Aquí están las revelaciones del inconsciente, la intimidad de ciertos asombros o de esas imágenes tan vinculadas al trabajo de la autora con las artes plásticas, los desdoblamientos de personajes (el sano y el enfermo) y de voces -la de su madre- el sueño y la vigilia, la luz y la sombra, la aparente felicidad y el desamparo, la inevitable sensación de orfandad y la familia que no elegimos, las experiencias que solo un niño puede tener, antes del pensamiento, del juicio y del lenguaje. Aquí están los genes del alma, la enfermedad y la pérdida, el miedo y la soledad, el dolor físico y el dolor emocional. Todo son el otro lenguaje, el otro modo de estar y de entender. Es como una especie de mundo especular donde cualquier elemento de este mundo tiene un reflejo, un correlato anterior y posterior, como si fuera un juego de coordenadas, de relaciones sutiles. De pronto esa voz que aparece dentro de un sueño se vuelve la voz que aparece dentro de un poema, pero a su vez ese poema es otra voz que hace que aparezca un nuevo poema. ¿De dónde viene la primera voz, la primera imagen?

El material, por supuesto, es la propia experiencia de la poeta. No podía ser de otro modo. El pacto entre el lector y el libro no soporta otra tinta que no sea la sangre de su autora que certifica de alguna forma que lo que aquí se escribe es urgente de leer como fue urgente de escribir. Siempre he pensado que el poema se cumple cuando logra despertar en sus lectores el reflejo de un pensamiento perdurable. Es un acto de comunicación pero también de construcción de lo que somos a pesar de nuestros escombros o con ellos a cuestas.
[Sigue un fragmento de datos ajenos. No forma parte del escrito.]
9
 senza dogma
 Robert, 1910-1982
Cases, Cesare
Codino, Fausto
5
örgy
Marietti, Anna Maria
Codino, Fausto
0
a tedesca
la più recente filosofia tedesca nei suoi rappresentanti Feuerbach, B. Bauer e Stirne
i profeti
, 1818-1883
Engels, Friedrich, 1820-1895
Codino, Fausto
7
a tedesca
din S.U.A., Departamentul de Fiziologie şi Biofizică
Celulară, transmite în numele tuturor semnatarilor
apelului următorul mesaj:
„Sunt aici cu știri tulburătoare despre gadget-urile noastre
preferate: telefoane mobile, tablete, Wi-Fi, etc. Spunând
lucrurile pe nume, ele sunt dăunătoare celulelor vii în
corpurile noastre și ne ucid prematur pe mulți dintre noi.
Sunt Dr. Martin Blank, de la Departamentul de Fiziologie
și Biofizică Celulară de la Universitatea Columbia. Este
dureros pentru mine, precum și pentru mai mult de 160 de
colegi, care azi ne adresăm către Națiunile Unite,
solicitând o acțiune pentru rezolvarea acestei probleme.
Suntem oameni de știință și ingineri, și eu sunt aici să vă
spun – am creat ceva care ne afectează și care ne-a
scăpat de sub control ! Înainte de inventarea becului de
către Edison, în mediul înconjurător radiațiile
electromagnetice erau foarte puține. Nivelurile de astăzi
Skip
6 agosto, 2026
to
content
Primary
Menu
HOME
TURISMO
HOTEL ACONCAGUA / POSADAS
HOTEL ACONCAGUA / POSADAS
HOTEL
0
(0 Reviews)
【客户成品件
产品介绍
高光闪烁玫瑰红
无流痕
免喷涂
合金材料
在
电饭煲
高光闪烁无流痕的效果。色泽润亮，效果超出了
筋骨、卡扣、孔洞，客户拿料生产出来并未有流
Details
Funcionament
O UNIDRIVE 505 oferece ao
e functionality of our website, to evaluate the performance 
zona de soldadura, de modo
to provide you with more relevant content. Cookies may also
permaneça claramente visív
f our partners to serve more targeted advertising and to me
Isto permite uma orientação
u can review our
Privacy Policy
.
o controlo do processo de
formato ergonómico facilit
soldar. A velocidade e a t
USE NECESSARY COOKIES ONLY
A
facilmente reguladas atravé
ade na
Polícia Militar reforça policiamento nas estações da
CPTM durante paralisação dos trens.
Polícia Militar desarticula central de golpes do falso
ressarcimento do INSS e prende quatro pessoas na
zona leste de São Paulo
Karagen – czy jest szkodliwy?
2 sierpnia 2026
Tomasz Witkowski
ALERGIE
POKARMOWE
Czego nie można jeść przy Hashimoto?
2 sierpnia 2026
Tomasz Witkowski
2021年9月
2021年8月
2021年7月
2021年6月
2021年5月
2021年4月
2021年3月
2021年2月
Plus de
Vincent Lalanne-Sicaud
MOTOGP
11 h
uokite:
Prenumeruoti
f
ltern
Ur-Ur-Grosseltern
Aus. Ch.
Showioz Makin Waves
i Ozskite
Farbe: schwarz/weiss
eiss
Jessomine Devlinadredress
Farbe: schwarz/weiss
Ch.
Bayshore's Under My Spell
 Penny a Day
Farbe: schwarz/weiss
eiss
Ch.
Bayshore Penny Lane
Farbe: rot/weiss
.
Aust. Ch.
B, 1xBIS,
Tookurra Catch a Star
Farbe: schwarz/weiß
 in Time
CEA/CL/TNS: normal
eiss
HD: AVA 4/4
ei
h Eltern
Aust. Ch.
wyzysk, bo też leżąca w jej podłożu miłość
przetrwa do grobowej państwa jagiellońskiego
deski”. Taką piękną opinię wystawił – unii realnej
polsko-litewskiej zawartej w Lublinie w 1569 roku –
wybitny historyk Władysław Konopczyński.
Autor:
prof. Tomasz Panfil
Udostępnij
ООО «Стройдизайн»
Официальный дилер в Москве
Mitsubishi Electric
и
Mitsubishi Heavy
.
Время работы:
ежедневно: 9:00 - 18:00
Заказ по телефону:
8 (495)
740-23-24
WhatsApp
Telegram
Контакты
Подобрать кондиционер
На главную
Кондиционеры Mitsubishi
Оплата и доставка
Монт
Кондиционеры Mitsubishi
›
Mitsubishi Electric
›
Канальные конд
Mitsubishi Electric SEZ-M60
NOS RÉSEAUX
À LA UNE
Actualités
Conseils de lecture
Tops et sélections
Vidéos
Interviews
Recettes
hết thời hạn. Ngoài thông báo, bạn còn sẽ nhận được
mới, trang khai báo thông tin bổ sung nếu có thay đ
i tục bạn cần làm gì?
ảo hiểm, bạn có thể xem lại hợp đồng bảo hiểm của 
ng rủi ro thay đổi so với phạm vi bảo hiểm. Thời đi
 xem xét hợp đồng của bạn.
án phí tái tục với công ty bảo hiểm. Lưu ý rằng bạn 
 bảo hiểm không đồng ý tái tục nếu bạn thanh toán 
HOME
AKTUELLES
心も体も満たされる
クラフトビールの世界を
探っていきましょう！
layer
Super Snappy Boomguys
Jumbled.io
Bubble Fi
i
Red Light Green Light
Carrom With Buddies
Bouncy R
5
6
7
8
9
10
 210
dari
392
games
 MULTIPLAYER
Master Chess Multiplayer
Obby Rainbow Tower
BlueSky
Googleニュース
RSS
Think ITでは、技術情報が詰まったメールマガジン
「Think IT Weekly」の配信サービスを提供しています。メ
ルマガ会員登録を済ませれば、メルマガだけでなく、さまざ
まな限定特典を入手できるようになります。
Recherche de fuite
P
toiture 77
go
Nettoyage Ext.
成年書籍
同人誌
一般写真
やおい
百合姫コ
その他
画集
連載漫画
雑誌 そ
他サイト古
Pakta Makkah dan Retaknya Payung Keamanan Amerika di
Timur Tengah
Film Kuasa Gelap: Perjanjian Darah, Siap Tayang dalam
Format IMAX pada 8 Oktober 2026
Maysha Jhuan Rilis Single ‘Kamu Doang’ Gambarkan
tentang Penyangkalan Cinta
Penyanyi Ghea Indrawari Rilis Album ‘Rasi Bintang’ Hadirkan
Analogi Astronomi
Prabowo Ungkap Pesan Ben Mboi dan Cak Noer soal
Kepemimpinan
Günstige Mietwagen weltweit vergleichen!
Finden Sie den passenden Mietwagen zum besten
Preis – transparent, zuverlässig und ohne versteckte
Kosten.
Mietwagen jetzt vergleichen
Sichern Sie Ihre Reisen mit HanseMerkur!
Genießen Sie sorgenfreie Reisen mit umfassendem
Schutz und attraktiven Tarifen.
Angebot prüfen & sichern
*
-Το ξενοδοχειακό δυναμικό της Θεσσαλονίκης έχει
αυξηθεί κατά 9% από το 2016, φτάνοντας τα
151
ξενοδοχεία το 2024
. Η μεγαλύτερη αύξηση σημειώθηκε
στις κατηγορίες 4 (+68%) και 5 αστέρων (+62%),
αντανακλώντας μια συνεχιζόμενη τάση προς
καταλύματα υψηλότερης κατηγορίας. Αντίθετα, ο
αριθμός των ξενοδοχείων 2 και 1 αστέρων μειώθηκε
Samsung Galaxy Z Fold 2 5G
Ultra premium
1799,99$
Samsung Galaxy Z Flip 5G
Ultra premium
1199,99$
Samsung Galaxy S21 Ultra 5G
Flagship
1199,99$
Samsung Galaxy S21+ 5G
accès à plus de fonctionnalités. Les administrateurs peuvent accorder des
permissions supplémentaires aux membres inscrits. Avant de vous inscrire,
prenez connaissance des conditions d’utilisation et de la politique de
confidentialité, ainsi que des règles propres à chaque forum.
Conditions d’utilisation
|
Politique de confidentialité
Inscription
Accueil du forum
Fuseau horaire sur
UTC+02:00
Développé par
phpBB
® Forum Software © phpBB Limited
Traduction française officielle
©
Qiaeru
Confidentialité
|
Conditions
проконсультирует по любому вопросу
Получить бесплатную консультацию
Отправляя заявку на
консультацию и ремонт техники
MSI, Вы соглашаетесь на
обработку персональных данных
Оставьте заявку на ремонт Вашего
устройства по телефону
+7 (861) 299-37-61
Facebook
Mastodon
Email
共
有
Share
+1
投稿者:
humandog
Lean este libro y sientan cómo al finalizarlo, si es que se puede finalizar un libro de poemas, un río nostálgico y liberador les recorrerá la sangre. Inmiscúyanse en la memoria como un bálsamo que arrastra imágenes de tinta y sientan el dolor de tantos rostros perdidos, de tantos rastros desaparecidos, de tanto sueño frustrado. Mezclen los blancos y los negros que en él aparecen. Manchen y mánchense la ropa de palabras, de necesarios paisajes. Conjuren pérdidas y fantasmas. No se queden con el discurso legítimamente aceptado, anímense a romper de verdad el aislamiento, inclusive en su familia, inclusive en su pareja. No cambien así como así lo esencial por lo transitorio. Discutan. Discutan el sentido utilitario de la vida ordinaria. Levanten las persianas y levanten la mirada. Dibujen la calle, cualquier calle. Imagínensela como si fuese suya. Desacomódense. No se maltraten. No maltraten. Huyan y regresen las veces que sientan. O no regresen. O no huyan. Conmuévanse. Que no lo convenzan más. Griten. Rompan la pesadez del silencio obligatorio. Rompan el cielo indeciso. No se resignen. No se enfríen. No se congelen. No se queden inmóviles. Pónganse en pie tras la caída. Construyan un tiempo nuevo. Piensen en la tan desatendida esperanza. Como una lente maravillosa si acoplamos nuestros ojos en ella. Entonces seremos el viento arremolinado que todo lo arrasa. Y seremos la vida que aparece en estos poemas. Y seguiremos siendo, porfiadamente, ese pedacito inamovible de dignidad inquebrantable que es la mano de quien lo ha escrito.

Introducción al límite (Fundación José Manuel Lara, «Colección Vandalia», 2019) | María Alcantarilla |96 páginas | 11, 90 euros.